Anleitung zur Übung => Gib die folgenden Zeilen als nummerierte Liste wieder und lass dabei Leerzeilen weg.

···

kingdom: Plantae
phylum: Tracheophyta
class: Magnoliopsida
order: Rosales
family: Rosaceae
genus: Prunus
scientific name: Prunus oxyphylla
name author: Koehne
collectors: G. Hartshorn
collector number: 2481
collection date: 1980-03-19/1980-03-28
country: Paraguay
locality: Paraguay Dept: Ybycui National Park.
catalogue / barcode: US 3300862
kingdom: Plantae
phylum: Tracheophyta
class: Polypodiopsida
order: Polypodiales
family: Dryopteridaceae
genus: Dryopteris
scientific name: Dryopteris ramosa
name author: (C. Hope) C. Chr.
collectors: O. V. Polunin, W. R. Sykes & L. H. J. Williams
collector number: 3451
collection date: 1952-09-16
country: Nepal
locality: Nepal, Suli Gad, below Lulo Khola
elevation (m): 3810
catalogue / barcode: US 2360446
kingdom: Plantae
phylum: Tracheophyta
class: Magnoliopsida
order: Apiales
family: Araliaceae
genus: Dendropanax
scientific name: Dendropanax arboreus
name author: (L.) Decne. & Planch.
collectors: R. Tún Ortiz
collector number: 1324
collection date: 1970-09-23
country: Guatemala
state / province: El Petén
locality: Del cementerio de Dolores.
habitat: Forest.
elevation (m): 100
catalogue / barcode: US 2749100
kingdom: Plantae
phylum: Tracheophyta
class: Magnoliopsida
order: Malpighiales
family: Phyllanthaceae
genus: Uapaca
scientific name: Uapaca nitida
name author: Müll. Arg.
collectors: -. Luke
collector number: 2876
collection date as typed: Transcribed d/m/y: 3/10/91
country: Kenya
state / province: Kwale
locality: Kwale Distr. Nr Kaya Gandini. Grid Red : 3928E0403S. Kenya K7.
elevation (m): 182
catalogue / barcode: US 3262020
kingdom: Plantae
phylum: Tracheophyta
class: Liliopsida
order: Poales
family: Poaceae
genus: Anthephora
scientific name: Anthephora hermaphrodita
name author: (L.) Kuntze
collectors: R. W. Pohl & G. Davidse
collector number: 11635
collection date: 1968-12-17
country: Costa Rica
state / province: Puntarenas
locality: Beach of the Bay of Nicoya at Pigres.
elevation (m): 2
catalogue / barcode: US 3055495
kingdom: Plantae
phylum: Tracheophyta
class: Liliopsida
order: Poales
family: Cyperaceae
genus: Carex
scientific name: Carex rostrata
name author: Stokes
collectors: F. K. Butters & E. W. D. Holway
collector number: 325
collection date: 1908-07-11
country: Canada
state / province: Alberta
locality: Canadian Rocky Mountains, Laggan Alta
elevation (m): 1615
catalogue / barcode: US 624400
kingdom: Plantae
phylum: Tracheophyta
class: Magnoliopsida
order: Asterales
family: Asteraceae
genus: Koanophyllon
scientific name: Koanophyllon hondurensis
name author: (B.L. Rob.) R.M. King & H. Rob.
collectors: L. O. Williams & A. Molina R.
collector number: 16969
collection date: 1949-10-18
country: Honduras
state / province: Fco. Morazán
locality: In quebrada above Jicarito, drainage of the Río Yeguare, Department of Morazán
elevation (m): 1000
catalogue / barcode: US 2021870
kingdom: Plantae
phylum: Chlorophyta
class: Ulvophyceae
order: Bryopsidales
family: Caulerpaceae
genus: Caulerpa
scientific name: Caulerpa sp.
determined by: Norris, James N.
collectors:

···

Ergebnis der Übung =>
1. kingdom: Plantae
2. phylum: Tracheophyta
3. class: Magnoliopsida
4. order: Rosales
5. family: Rosaceae
6. genus: Prunus
7. scientific name: Prunus oxyphylla
8. name author: Koehne
9. collectors: G. Hartshorn
10. collector number: 2481
11. collection date: 1980-03-19/1980-03-28
12. country: Paraguay
13. locality: Paraguay Dept: Ybycui National Park.
14. catalogue / barcode: US 3300862
15. kingdom: Plantae
16. phylum: Tracheophyta
17. class: Polypodiopsida
18. order: Polypodiales
19. family: Dryopteridaceae
20. genus: Dryopteris
21. scientific name: Dryopteris ramosa
22. name author: (C. Hope) C. Chr.
23. collectors: O. V. Polunin, W. R. Sykes & L. H. J. Williams
24. collector number: 3451
25. collection date: 1952-09-16
26. country: Nepal
27. locality: Nepal, Suli Gad, below Lulo Khola
28. elevation (m): 3810
29. catalogue / barcode: US 2360446
30. kingdom: Plantae
31. phylum: Tracheophyta
32. class: Magnoliopsida
33. order: Apiales
34. family: Araliaceae
35. genus: Dendropanax
36. scientific name: Dendropanax arboreus
37. name author: (L.) Decne. & Planch.
38. collectors: R. Tún Ortiz
39. collector number: 1324
40. collection date: 1970-09-23
41. country: Guatemala
42. state / province: El Petén
43. locality: Del cementerio de Dolores.
44. habitat: Forest.
45. elevation (m): 100
46. catalogue / barcode: US 2749100
47. kingdom: Plantae
48. phylum: Tracheophyta
49. class: Magnoliopsida
50. order: Malpighiales
51. family: Phyllanthaceae
52. genus: Uapaca
53. scientific name: Uapaca nitida
54. name author: Müll. Arg.
55. collectors: -. Luke
56. collector number: 2876
57. collection date as typed: Transcribed d/m/y: 3/10/91
58. country: Kenya
59. state / province: Kwale
60. locality: Kwale Distr. Nr Kaya Gandini. Grid Red : 3928E0403S. Kenya K7.
61. elevation (m): 182
62. catalogue / barcode: US 3262020
63. kingdom: Plantae
64. phylum: Tracheophyta
65. class: Liliopsida
66. order: Poales
67. family: Poaceae
68. genus: Anthephora
69. scientific name: Anthephora hermaphrodita
70. name author: (L.) Kuntze
71. collectors: R. W. Pohl & G. Davidse
72. collector number: 11635
73. collection date: 1968-12-17
74. country: Costa Rica
75. state / province: Puntarenas
76. locality: Beach of the Bay of Nicoya at Pigres.
77. elevation (m): 2
78. catalogue / barcode: US 3055495
79. kingdom: Plantae
80. phylum: Tracheophyta
81. class: Liliopsida
82. order: Poales
83. family: Cyperaceae
84. genus: Carex
85. scientific name: Carex rostrata
86. name author: Stokes
87. collectors: F. K. Butters & E. W. D. Holway
88. collector number: 325
89. collection date: 1908-07-11
90. country: Canada
91. state / province: Alberta
92. locality: Canadian Rocky Mountains, Laggan Alta
93. elevation (m): 1615
94. catalogue / barcode: US 624400
95. kingdom: Plantae
96. phylum: Tracheophyta
97. class: Magnoliopsida
98. order: Asterales
99. family: Asteraceae
100. genus: Koanophyllon
101. scientific name: Koanophyllon hondurensis
102. name author: (B.L. Rob.) R.M. King & H. Rob.
103. collectors: L. O. Williams & A. Molina R.
104. collector number: 16969
105. collection date: 1949-10-18
106. country: Honduras
107. state / province: Fco. Morazán
108. locality: In quebrada above Jicarito, drainage of the Río Yeguare, Department of Morazán
109. elevation (m): 1000
110. catalogue / barcode: US 2021870
111. kingdom: Plantae
112. phylum: Chlorophyta
113. class: Ulvophyceae
114. order: Bryopsidales
115. family: Caulerpaceae
116. genus: Caulerpa
117. scientific name: Caulerpa sp.
118. determined by: Norris, James N.
119. collectors:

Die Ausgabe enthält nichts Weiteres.